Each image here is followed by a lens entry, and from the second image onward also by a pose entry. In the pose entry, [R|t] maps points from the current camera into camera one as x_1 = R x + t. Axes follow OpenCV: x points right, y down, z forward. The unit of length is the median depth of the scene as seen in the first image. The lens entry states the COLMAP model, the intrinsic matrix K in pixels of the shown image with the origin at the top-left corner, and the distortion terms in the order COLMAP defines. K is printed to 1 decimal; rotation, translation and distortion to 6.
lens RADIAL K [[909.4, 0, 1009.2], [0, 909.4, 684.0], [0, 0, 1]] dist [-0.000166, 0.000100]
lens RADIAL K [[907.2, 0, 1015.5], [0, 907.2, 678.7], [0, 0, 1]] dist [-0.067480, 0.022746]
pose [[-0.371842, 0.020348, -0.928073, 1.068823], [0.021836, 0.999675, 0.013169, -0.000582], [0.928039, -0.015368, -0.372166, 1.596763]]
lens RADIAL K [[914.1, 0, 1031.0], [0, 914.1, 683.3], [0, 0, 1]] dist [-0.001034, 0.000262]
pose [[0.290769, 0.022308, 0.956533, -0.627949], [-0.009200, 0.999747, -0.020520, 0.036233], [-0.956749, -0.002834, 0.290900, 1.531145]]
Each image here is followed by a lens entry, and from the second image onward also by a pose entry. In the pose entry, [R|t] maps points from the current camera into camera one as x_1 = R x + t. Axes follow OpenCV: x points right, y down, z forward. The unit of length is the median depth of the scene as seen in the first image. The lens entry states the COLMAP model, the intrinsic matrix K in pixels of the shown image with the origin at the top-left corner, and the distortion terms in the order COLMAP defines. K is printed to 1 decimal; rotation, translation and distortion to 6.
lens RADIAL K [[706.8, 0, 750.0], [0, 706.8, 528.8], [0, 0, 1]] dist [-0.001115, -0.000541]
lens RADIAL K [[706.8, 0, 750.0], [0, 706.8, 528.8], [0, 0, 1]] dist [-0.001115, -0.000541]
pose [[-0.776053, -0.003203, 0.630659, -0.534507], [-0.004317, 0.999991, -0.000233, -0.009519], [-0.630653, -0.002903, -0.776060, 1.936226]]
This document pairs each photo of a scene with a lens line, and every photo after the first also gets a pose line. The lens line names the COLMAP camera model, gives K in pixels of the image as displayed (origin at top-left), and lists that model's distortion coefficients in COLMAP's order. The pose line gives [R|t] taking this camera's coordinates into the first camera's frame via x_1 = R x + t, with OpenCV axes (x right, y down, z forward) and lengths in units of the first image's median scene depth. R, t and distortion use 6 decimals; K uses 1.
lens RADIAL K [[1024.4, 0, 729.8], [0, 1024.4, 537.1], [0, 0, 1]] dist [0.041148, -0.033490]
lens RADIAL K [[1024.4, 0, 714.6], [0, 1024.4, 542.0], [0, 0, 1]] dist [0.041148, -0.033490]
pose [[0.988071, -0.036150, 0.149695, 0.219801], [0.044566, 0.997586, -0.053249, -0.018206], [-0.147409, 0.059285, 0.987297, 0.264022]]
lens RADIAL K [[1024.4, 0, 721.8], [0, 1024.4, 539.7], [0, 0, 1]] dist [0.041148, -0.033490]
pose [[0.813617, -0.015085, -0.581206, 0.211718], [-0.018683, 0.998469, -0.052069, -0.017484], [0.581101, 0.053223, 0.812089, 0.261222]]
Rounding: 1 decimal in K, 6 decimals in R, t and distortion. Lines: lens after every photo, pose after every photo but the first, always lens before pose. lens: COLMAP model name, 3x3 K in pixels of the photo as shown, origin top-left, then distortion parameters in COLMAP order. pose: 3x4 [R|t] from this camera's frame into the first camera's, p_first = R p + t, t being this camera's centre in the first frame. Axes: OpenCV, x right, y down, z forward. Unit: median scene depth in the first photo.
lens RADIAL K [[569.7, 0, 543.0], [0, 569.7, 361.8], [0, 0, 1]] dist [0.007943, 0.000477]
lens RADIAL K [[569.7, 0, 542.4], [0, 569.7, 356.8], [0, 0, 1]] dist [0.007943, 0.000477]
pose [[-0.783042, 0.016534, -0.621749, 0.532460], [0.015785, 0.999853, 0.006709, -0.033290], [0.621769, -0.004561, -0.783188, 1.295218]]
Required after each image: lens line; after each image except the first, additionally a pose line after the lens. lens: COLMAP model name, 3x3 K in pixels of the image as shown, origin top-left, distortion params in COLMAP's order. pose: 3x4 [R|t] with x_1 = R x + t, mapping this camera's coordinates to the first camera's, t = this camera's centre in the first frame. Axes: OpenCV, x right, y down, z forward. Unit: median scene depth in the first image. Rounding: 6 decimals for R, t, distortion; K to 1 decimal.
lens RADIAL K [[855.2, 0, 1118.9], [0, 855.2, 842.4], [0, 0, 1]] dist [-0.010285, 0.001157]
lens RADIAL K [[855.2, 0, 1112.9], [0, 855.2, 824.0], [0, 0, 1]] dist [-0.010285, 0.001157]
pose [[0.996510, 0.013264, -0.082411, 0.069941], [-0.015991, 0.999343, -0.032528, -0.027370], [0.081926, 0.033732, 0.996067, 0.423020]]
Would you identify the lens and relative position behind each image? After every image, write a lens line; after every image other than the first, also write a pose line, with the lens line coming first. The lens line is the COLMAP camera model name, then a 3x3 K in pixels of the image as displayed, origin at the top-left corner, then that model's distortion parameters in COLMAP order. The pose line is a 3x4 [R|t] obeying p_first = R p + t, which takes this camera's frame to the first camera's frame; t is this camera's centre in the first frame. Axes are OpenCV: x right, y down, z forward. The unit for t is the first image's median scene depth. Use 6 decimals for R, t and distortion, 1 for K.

━━━━━━

Problem details:
Can you gather every line in the entries above that contains the word "Lines", matching case exactly, and copy each such line in full?

Solution to the exercise:
Rounding: 1 decimal in K, 6 decimals in R, t and distortion. Lines: lens after every photo, pose after every photo but the first, always lens before pose. lens: COLMAP model name, 3x3 K in pixels of the photo as shown, origin top-left, then distortion parameters in COLMAP order. pose: 3x4 [R|t] from this camera's frame into the first camera's, p_first = R p + t, t being this camera's centre in the first frame. Axes: OpenCV, x right, y down, z forward. Unit: median scene depth in the first photo.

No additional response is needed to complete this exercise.